Qual foi seu maior aprendizado, do momento em começou as pesquisas até a publicação do livro?

É difícil mencionar apenas uma coisa. Em relação ao meu processo pessoal, aprendi que não precisamos carregar o passado conosco para sempre. Podemos reescrever nossa história sem viver como vítimas a vida toda.

Quando penso na minha infância, já não sinto mais dor. Além disso, retomei meu relacionamento com a minha mãe antes que ela falecesse, em 2020.

Em relação à publicação, meu maior aprendizado tem sido me conectar com pessoas da América Latina, com gente que compartilha comigo a paixão por Mercedes Sosa.

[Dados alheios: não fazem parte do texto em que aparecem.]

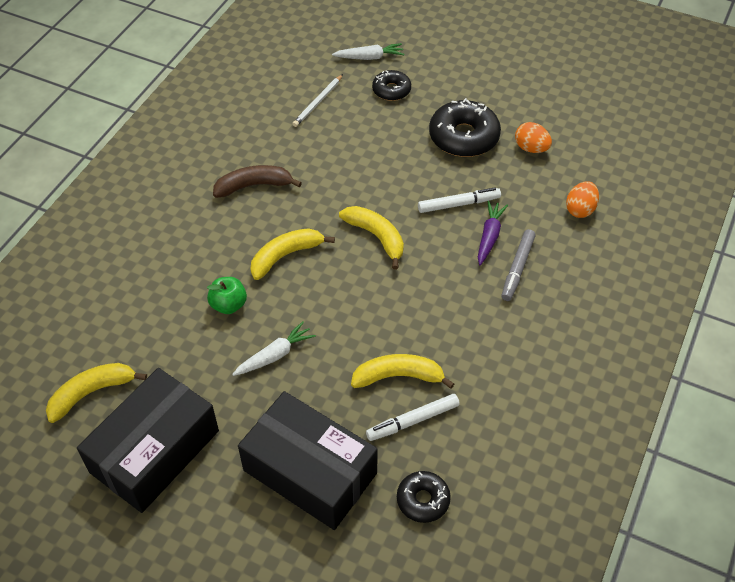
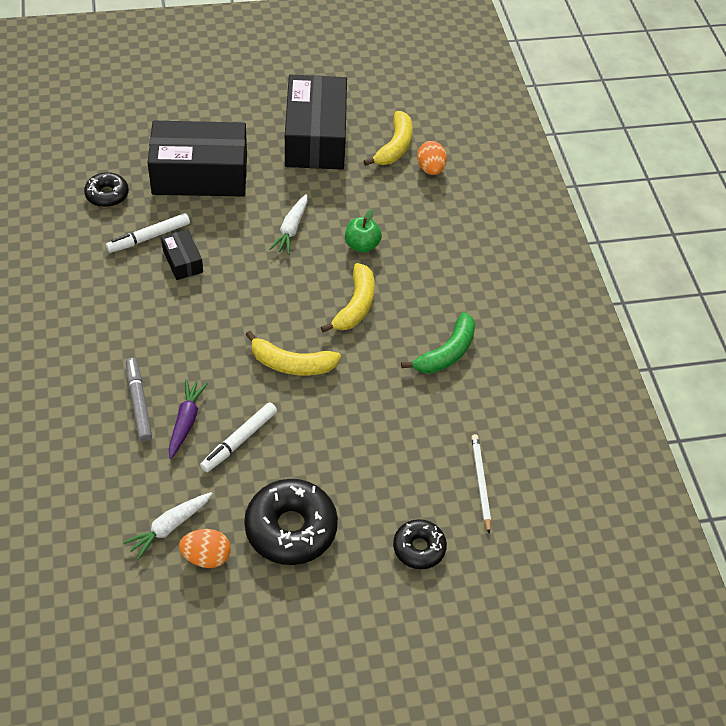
camera: 140 degrees right, 0 degrees up
(254, 186) = (446, 353): brown banana -> green banana
(369, 57) = (485, 584): white carrot -> white carrot (169, 527)
(398, 376) = (182, 261): yellow banana -> black box
(413, 421) = (149, 237): white marker -> white marker turned 150 degrees counterclockwise
(489, 236) = (186, 421): purple carrot -> purple carrot turned 150 degrees counterclockwise
(580, 209) = (109, 504): orange egg -> orange egg (430, 169)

Durante anos, eu me senti muito só, pois tinha apenas duas pessoas com quem podia compartilhar meu entusiasmo. De repente, tive milhares de seguidores no Facebook e muitas pessoas me escrevendo, compartilhando suas histórias pessoais sobre um show ou um encontro pessoal com Mercedes Sosa. Isso também aumentou minha compreensão sobre a situação social e política na América Latina naquela época, bem como atualmente.

Também conheci muitos artistas e hoje em dia ouço sobretudo música latino-americana.

Sou muito grata aos latino-americanos que me encorajaram e me receberam de braços abertos. Fiz novas amizades, e minha vida foi enriquecida de muitas maneiras.